Speaking with Automotive News Europe, Aston's new CEO Andy Palmer indicated that basing the DBX on a Mercedes SUV platform would not be its first choice because they "clearly sit in a very different space to the one we want to go" with the DBX. Instead, the company's first choice would be to build the crossover atop the new platform it's developing for its sports cars. "It just depends how high off the ground it could go," said Palmer. "I don't exclude the possibility of using some [Mercedes] parts, but I would say very much the primary route is our platform."
The prospect of building an Aston SUV on Mercedes architecture – namely that of the GL-Class – has been on the table for some time now. The Lagonda SUV concept it showcased at the Geneva show in 2009 was based on the GL, and the two automakers have been forging a tightening alliance in the years since. The British automaker's next-generation engine is to be built by Mercedes-AMG, and it is expected to source other components from the German automaker as well.
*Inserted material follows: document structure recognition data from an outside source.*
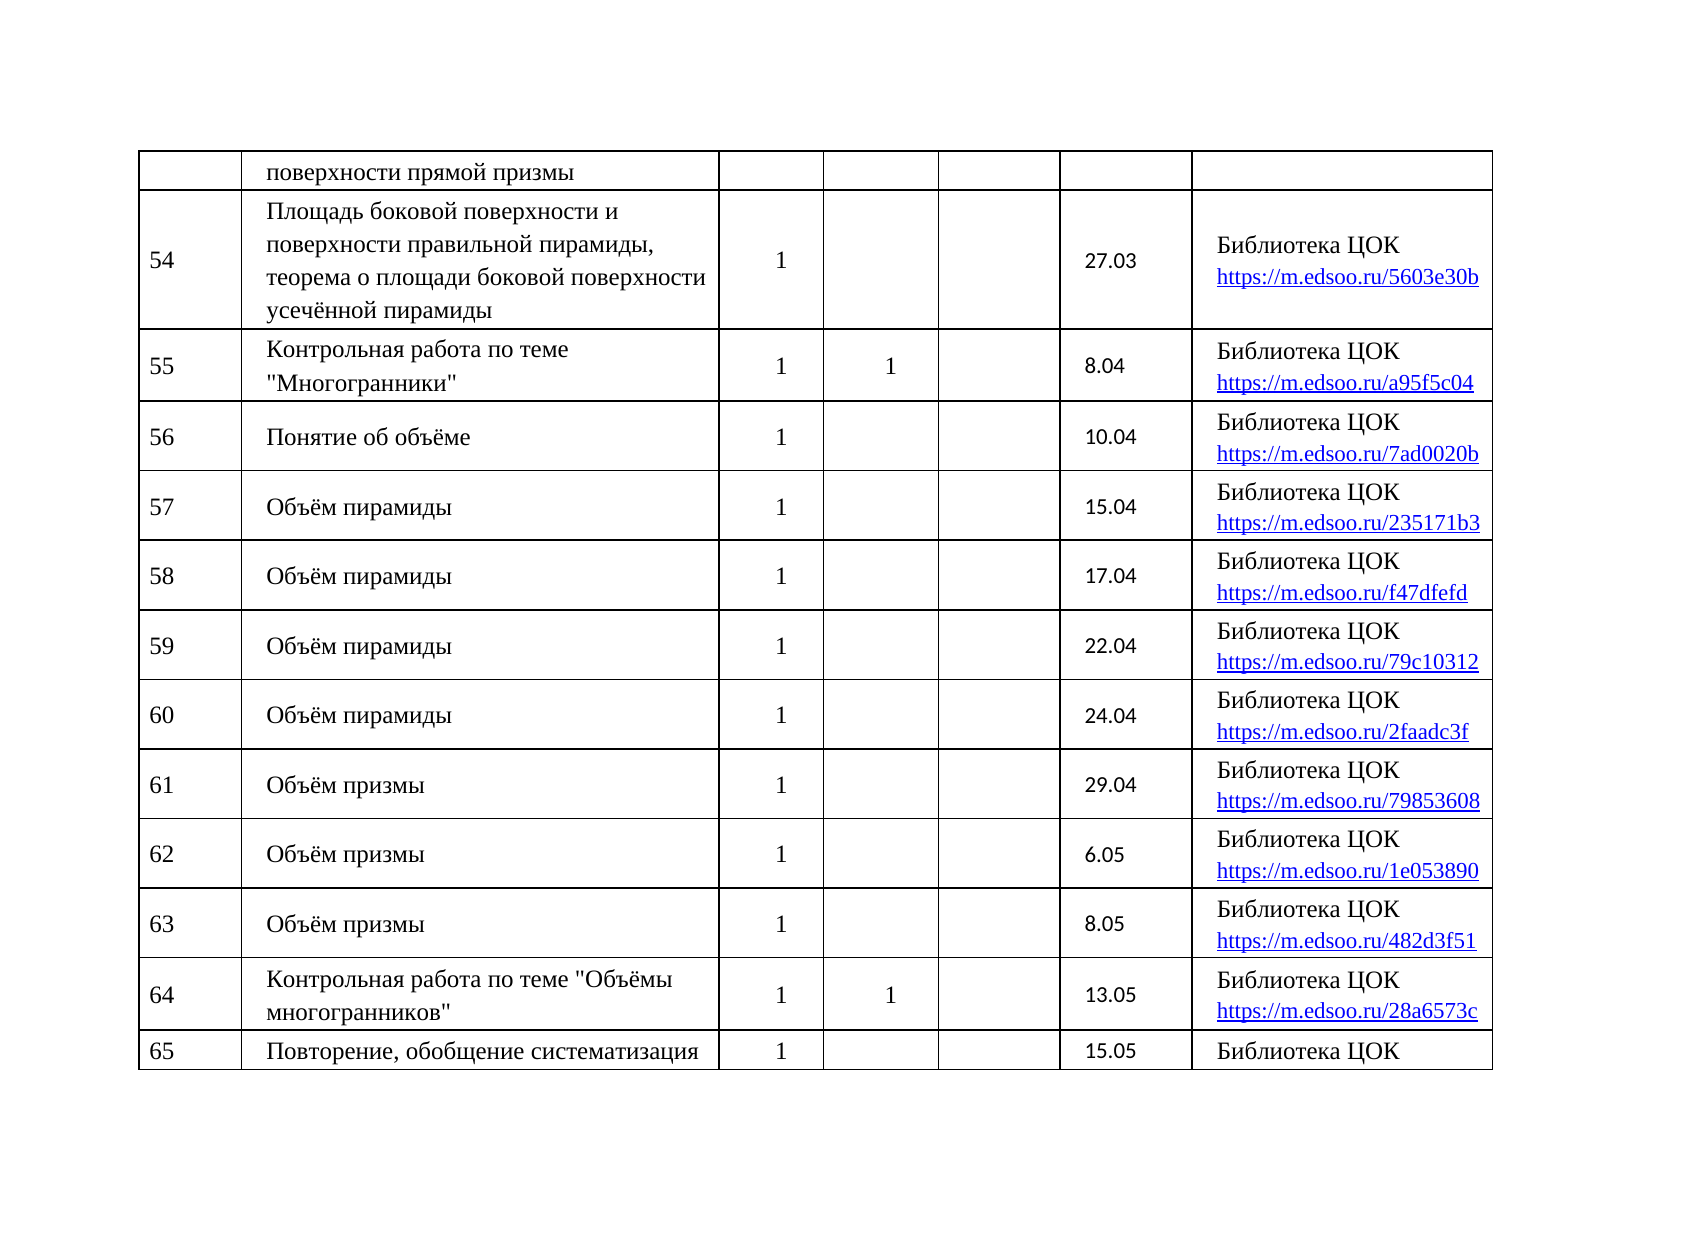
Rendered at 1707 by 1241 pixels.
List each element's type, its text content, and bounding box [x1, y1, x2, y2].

table_cell [939, 152, 1059, 189]
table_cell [1193, 152, 1492, 189]
table_cell Библиотека ЦОК https://m.edsoo.ru/28a6573c [1193, 958, 1492, 1029]
table_cell [939, 958, 1059, 1029]
table_cell Объём пирамиды [242, 611, 718, 678]
table_cell 1 [720, 402, 823, 470]
table_cell 59 [140, 611, 241, 678]
table_cell 54 [140, 191, 241, 328]
table_cell [939, 541, 1059, 609]
table_cell 53 [140, 152, 241, 189]
table_cell [824, 819, 938, 887]
table_cell [939, 402, 1059, 470]
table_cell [242, 152, 718, 189]
table_cell 29.04 [1061, 750, 1191, 818]
table_cell Библиотека ЦОК https://m.edsoo.ru/79c10312 [1193, 611, 1492, 678]
table_cell [824, 191, 938, 328]
table_cell 1 [720, 152, 823, 189]
table_cell [824, 611, 938, 678]
table_cell [824, 402, 938, 470]
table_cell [1193, 1031, 1492, 1069]
table_cell 1 [720, 889, 823, 957]
table_cell 1 [720, 191, 823, 328]
table_cell Объём пирамиды [242, 471, 718, 539]
table_cell 61 [140, 750, 241, 818]
table_cell [939, 330, 1059, 400]
table_cell 62 [140, 819, 241, 887]
table_cell Библиотека ЦОК https://m.edsoo.ru/f47dfefd [1193, 541, 1492, 609]
table_cell 57 [140, 471, 241, 539]
table_cell 6.05 [1061, 819, 1191, 887]
table_cell [939, 471, 1059, 539]
table_cell [939, 680, 1059, 748]
table_cell 1 [720, 1031, 823, 1069]
table_cell Библиотека ЦОК https://m.edsoo.ru/2faadc3f [1193, 680, 1492, 748]
table_cell 1 [720, 471, 823, 539]
table_cell [939, 819, 1059, 887]
table_cell Объём призмы [242, 750, 718, 818]
table_cell Контрольная работа по теме "Многогранники" [242, 330, 718, 400]
table_cell 8.04 [1061, 330, 1191, 400]
table_cell 1 [720, 611, 823, 678]
table_cell [939, 750, 1059, 818]
table_cell Библиотека ЦОК https://m.edsoo.ru/1e053890 [1193, 819, 1492, 887]
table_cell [242, 1031, 718, 1069]
table_cell [824, 889, 938, 957]
table_cell [939, 889, 1059, 957]
table_cell [824, 152, 938, 189]
table_cell Библиотека ЦОК https://m.edsoo.ru/482d3f51 [1193, 889, 1492, 957]
table_cell 27.03 [1061, 191, 1191, 328]
table_cell Библиотека ЦОК https://m.edsoo.ru/79853608 [1193, 750, 1492, 818]
table_cell 22.04 [1061, 611, 1191, 678]
table_cell 1 [720, 680, 823, 748]
table_cell 17.04 [1061, 541, 1191, 609]
table_cell [824, 541, 938, 609]
table_cell 25.03 [1061, 152, 1191, 189]
table_cell Понятие об объёме [242, 402, 718, 470]
table_cell 13.05 [1061, 958, 1191, 1029]
table_cell Объём пирамиды [242, 541, 718, 609]
table_cell 63 [140, 889, 241, 957]
table_cell 56 [140, 402, 241, 470]
table_cell 15.04 [1061, 471, 1191, 539]
table_cell [939, 611, 1059, 678]
table_cell [939, 191, 1059, 328]
table_cell [824, 1031, 938, 1069]
table_cell Площадь боковой поверхности и поверхности правильной пирамиды, теорема о площади боковой поверхности усечённой пирамиды [242, 191, 718, 328]
table_cell 64 [140, 958, 241, 1029]
table_cell 15.05 [1061, 1031, 1191, 1069]
table_cell Библиотека ЦОК https://m.edsoo.ru/7ad0020b [1193, 402, 1492, 470]
table_cell 1 [720, 330, 823, 400]
table_cell Библиотека ЦОК https://m.edsoo.ru/a95f5c04 [1193, 330, 1492, 400]
table_cell Объём призмы [242, 819, 718, 887]
table_cell 1 [824, 330, 938, 400]
table_cell 65 [140, 1031, 241, 1069]
table_cell Объём пирамиды [242, 680, 718, 748]
table_cell 1 [720, 819, 823, 887]
table_cell Объём призмы [242, 889, 718, 957]
table_cell Контрольная работа по теме "Объёмы многогранников" [242, 958, 718, 1029]
table_cell 1 [720, 750, 823, 818]
table_cell 1 [720, 541, 823, 609]
table_cell [824, 750, 938, 818]
table_cell [824, 471, 938, 539]
table_cell [939, 1031, 1059, 1069]
table_cell 1 [824, 958, 938, 1029]
table_cell 24.04 [1061, 680, 1191, 748]
table_cell 8.05 [1061, 889, 1191, 957]
table_cell Библиотека ЦОК https://m.edsoo.ru/235171b3 [1193, 471, 1492, 539]
table_cell Библиотека ЦОК https://m.edsoo.ru/5603e30b [1193, 191, 1492, 328]
table_cell 55 [140, 330, 241, 400]
table_cell 60 [140, 680, 241, 748]
table_cell 1 [720, 958, 823, 1029]
table_cell [824, 680, 938, 748]
table_cell 58 [140, 541, 241, 609]
table_cell 10.04 [1061, 402, 1191, 470]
For its part, Mercedes has been taking a sportier approach with its latest crossovers, as demonstrated by the GLE Coupe that debuted before the more conventional version and the Concept GLC Coupe that previewed the GLK's replacement in Shanghai last month.
Aston Martin, on the other hand, is building a new sports car platform that will underpin its next generation of luxury GTs, replacing the long-serving VH architecture that has served for decades as the basis for its entire model line. Perhaps the most surprising of ANE's report, though, is that Aston seems to be proceeding with plans to build the DBX apparently without even knowing what platform it will use.